Come si individua il limite tra sperimentazione sterile, un po’ fine a se stessa o (peggio) messa in campo per stupire con effetti speciali, e la sana volontà di rompere gli schemi per cercare di stimolare e proporre nuove esperienze?
Naturalmente stiamo parlando di ristorazione, e il dubbio è sorto dopo un passaggio alla Antica Osteria Magenes, alle porte di Milano.
Già in partenza il ristorante si pone in maniera ambivalente, con una proposta che oscilla tra tradizione e sperimentazione: la carta presenta alcuni piatti classici (ad esempio cotoletta e risotto giallo) accanto a suggestioni più esotiche (penso alla Spirale di foie gras, uva fragola, robiola di capra, fave di cacao, o ai Ravioli di mortadella, ostriche, nocciole e shiso), e soprattutto una serie di menu (quattro) tematici ma a sorpresaa tema, che lasciano mano libera allo chef.
Il motivo di questa apparente schizofrenia è la storia del locale, che nasce appunto come osteria e poi evolve dopo l’ingresso in cucina e in sala dei figli dei proprietari storici.
In una situazione del genere la cosa migliore è affidarsi ad uno dei percorsi di degustazione, in modo da ricavare una panoramica più ampia possibile sulle idee di cucina dello chef. Nello specifico ho deciso per il menu “A-mare”.
Le portate sono state molte e varie, e non ha molto senso farne l’elenco, visto che mi pare di capire che la proposta sia piuttosto variabile: in alcuni casi i sapori sono piacevolmente decisi (ricordo in particolare una sorta di fagotto di pasta scotta (volutamente) ripiena di vongola, la arachide soffiata con wasabi), mentre con altri si resta tutto sommato indifferenti (il finto pomodoro ripieno vegetale), ma questo è normale all’interno di un percorso piuttosto lungo (anche troppo, circa tre ore) e variegato.

Consegna
Per favore, scrivi il seguito della recensione sull'Antica Osteria Magenes, ripartendo subito dopo la sua ultima frase.

Dati dei punti chiave umani
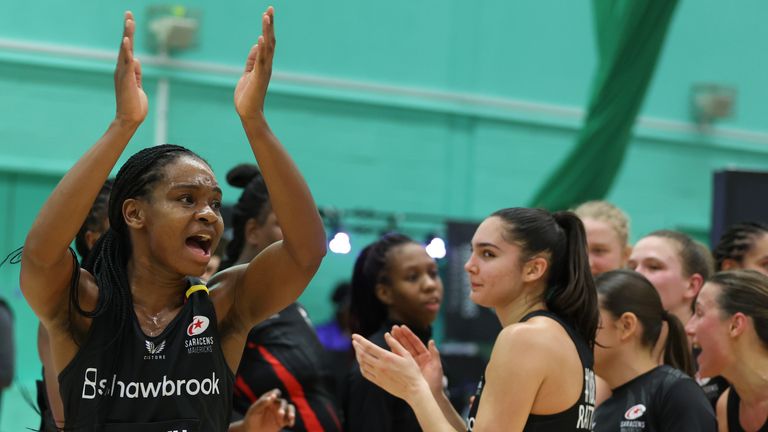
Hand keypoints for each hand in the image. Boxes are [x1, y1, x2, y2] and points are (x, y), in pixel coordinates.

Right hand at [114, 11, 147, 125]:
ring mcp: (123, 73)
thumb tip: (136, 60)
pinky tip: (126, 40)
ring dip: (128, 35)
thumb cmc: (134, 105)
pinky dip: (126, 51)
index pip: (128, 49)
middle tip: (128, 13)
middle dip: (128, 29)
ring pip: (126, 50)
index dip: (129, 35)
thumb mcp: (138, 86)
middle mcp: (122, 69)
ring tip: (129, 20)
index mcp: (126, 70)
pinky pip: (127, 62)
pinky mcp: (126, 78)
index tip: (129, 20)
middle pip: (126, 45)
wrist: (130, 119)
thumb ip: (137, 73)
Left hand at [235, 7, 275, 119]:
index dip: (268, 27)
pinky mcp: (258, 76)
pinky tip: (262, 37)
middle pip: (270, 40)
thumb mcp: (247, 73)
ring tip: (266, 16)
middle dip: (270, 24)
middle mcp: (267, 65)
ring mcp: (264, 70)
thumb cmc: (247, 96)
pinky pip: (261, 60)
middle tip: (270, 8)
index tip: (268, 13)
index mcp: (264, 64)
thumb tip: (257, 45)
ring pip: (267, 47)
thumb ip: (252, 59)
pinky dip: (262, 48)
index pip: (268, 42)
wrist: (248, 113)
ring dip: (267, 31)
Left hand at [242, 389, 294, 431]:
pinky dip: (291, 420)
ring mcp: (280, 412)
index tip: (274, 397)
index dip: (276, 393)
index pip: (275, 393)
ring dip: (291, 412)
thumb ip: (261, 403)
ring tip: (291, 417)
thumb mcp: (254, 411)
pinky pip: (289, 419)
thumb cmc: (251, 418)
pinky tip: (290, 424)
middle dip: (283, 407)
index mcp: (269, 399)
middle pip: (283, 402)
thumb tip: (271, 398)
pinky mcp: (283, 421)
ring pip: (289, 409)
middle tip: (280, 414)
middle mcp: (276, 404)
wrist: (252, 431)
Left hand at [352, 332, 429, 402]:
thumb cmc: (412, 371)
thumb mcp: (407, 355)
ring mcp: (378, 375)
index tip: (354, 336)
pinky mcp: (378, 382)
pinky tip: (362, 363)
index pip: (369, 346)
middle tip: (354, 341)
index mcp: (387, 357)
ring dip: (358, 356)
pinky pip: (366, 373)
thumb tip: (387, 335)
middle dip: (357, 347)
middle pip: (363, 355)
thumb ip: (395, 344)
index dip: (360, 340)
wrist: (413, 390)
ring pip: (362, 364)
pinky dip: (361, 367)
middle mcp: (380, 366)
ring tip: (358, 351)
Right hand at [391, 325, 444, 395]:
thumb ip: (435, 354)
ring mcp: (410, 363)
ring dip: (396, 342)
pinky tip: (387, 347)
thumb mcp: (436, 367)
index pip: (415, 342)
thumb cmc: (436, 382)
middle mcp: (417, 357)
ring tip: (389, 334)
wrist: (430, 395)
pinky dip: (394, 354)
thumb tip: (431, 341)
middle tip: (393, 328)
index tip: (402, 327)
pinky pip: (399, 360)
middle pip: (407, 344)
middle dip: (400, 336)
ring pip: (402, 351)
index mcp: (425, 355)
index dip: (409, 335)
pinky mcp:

Spazio risposta
Lascia semmai più perplessi una certa tendenza alla spettacolarizzazione poco votata al risultato finale (due per tutti: il frattale di anice camomilla, miele e lamponi, che pure è molto buono ma che per poter creare il suo effetto ottico è arduo da raccogliere dalla scodella, e il cioccolato bianco, frutta e bottarga, nel quale per dare un tocco di giusta sapidità al dolce si è optato per il “famolo strano” del pesce, a mio modestissimo modo di vedere piuttosto fuori luogo) e l’incongruenza sulla dimensione delle portate, alcune così lillipuziane da renderne difficile la decrittazione gustativa, per poi presentare quasi in chiusura di cena, quando si è inevitabilmente quasi sazi, due piatti dalle porzioni molto più generose del necessario (un risotto e un polpo).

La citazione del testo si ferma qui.